Avs on the brink of elimination

Updated: May 10, 2006, 7:02 PM ET
Associated Press

DENVER -- The Colorado Avalanche ended one shutout streak and they're sure they'll have to halt another to avoid a sweep in the Western Conference semifinals.

Although Ilya Bryzgalov saw his shutout streak end just shy of 250 minutes, the Anaheim rookie goalie beat the Avs for the third straight time when Joffrey Lupul scored four times in the Mighty Ducks' 4-3 overtime win Tuesday night.

The Ducks can wrap up the series Thursday night in Denver.

The Avs, hoping to become the first team in 31 years to overcome a three-game deficit in the playoffs, say the solution to ending Anaheim's dominance is as simple as taking advantage whenever they have a man advantage.

Colorado is 0-for-19 on the power play in the series and 0-for-28 in its last five games.

The Avs stripped their power-play approach to the bare essentials after going 0-for-5 and 0-for-6 in Anaheim. They inserted Pierre Turgeon into the power-play unit to try to solve Bryzgalov, yet even with better special-teams play from Andrew Brunette and Rob Blake, things only got worse for the Avs in Game 3.
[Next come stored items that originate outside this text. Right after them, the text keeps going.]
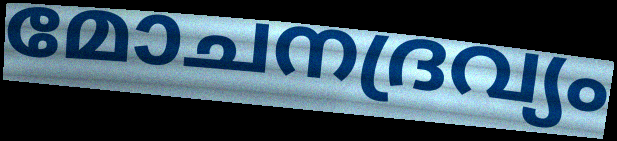
മോചനദ്രവ്യം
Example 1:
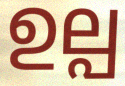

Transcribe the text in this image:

ഉല്പ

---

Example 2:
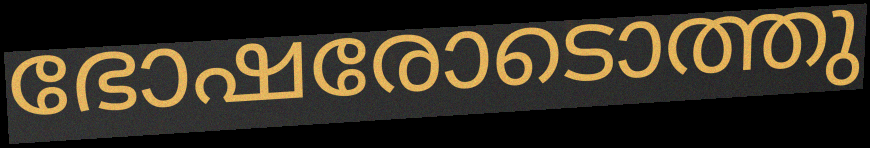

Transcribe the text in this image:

ഭോഷരോടൊത്തു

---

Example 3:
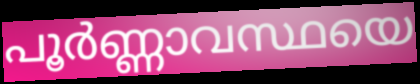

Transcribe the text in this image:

പൂർണ്ണാവസ്ഥയെ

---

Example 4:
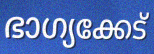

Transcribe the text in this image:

ഭാഗ്യക്കേട്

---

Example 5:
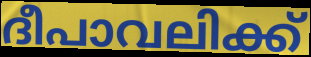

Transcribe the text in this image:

ദീപാവലിക്ക്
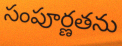
సంపూర్ణతను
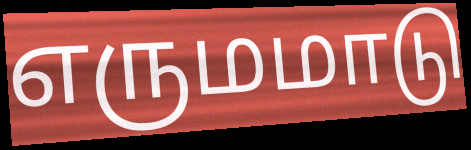
எருமமாடு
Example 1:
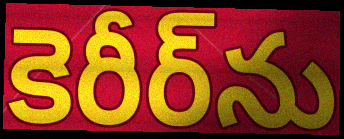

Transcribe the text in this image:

కెరీర్‌ను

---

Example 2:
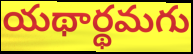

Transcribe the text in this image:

యథార్థమగు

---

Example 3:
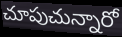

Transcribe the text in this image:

చూపుచున్నారో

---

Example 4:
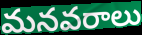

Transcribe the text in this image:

మనవరాలు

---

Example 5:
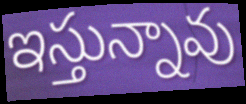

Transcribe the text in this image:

ఇస్తున్నావు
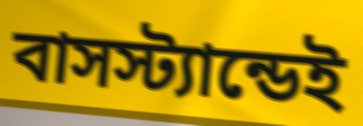
বাসস্ট্যান্ডেই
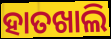
ହାତଖାଲି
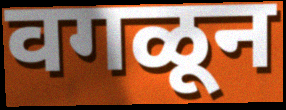
वगळून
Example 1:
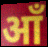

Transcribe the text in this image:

आँ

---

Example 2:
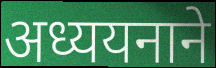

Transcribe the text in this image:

अध्ययनाने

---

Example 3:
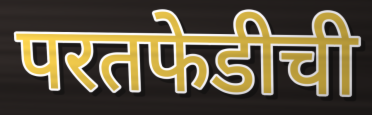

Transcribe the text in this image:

परतफेडीची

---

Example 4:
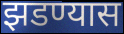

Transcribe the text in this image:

झडण्यास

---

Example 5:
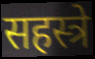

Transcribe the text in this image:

सहस्त्रे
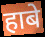
हाबे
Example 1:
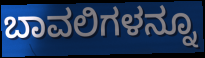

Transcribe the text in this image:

ಬಾವಲಿಗಳನ್ನೂ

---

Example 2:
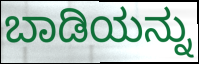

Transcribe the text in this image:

ಬಾಡಿಯನ್ನು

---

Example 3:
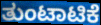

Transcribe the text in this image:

ತುಂಟಾಟಿಕೆ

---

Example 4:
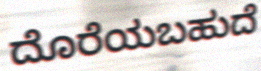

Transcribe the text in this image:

ದೊರೆಯಬಹುದೆ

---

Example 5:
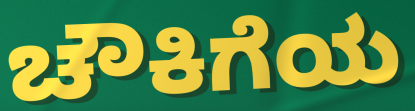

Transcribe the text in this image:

ಚೌಕಿಗೆಯ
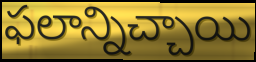
ఫలాన్నిచ్చాయి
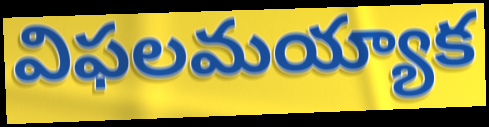
విఫలమయ్యాక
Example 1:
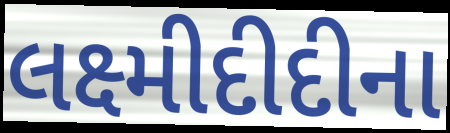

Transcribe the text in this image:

લક્ષ્મીદીદીના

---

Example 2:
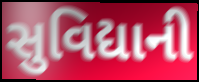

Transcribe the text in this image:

સુવિદ્યાની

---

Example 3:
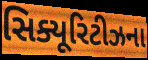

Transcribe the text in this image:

સિક્યૂરિટીઝના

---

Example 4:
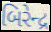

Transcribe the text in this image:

બિરેન્દ્ર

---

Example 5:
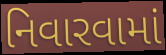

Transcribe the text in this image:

નિવારવામાં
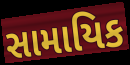
સામાયિક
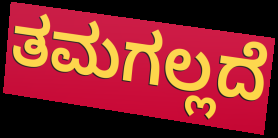
ತಮಗಲ್ಲದೆ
They went 0-for-8 and failed to produce pressure on two 5-on-3 advantages.

The Avs finally played at the Ducks' pace but even at altitude, Anaheim outshot Colorado 39-29.

"I feel we had a better effort last night," Milan Hejduk said. "We just didn't get the power play going, yet. That would help."

It's downright essential, Colorado coach Joel Quenneville suggested.

"The objective has to be pucks and bodies at the net. Whether it is Blake in front or Brunette is in front. We have to blast away and get in front of them. Some of them will go in. That's the recipe," Quenneville said.

And it would have to be a major ingredient for the Avs to join the 1942 Toronto Maple Leafs and the 1975 New York Islanders as the only teams ever to win a series after losing the first three games.

"It looks extremely bleak if you look at it from the outside," Brunette said. "But when you're inside and you're playing you know you only have to win one game."

One more win and the Ducks are going to the conference finals.

They were so loose on Wednesday that only seven players skated at practice while seven others, including Lupul, kicked around a soccer ball in the hallways of the Pepsi Center.

"We're World Cup material," Lupul said. "We're loose."

That's because they're playing such stingy defense, having killed 31 straight penalties.

"We're playing tight as a unit," Todd Marchant said. "We're staying in our lanes and at the same time giving Bryz a good look at the puck."

Ducks coach Randy Carlyle has broken out the soccer balls all season whenever his team needed a mental break. "I'm sure every team carries a soccer ball. That's the European influence," he said.

"The players need their time to relax and to forget about some of the things that are transpiring around them. Kicking a soccer ball gives their minds and bodies an opportunity to recover."

Being so laid back doesn't mean the Ducks are ... well, counting their ducks.

"This thing is by no means from our perspective anywhere near over," Carlyle said. "We know what kind of character they have in their room and the quality of their hockey club. They have been a resilient group all year and I would expect that they are going to play their best game of the series tomorrow."

The Avs weren't thinking about relaxing Wednesday. They were talking about playing with a similar intensity that Dallas did in avoiding a sweep by Colorado in the first round.

At least one Avs player has experience facing such long odds.

"I went to Army," Dan Hinote said. "At Army we were never up 3-0. We were always down 3-0."

Still, he said the Avs have been facing adversity all season and fully expect to rise up again, providing they can break through on the power play.

"This isn't new territory for us," Hinote said. "But we have a big mountain to climb."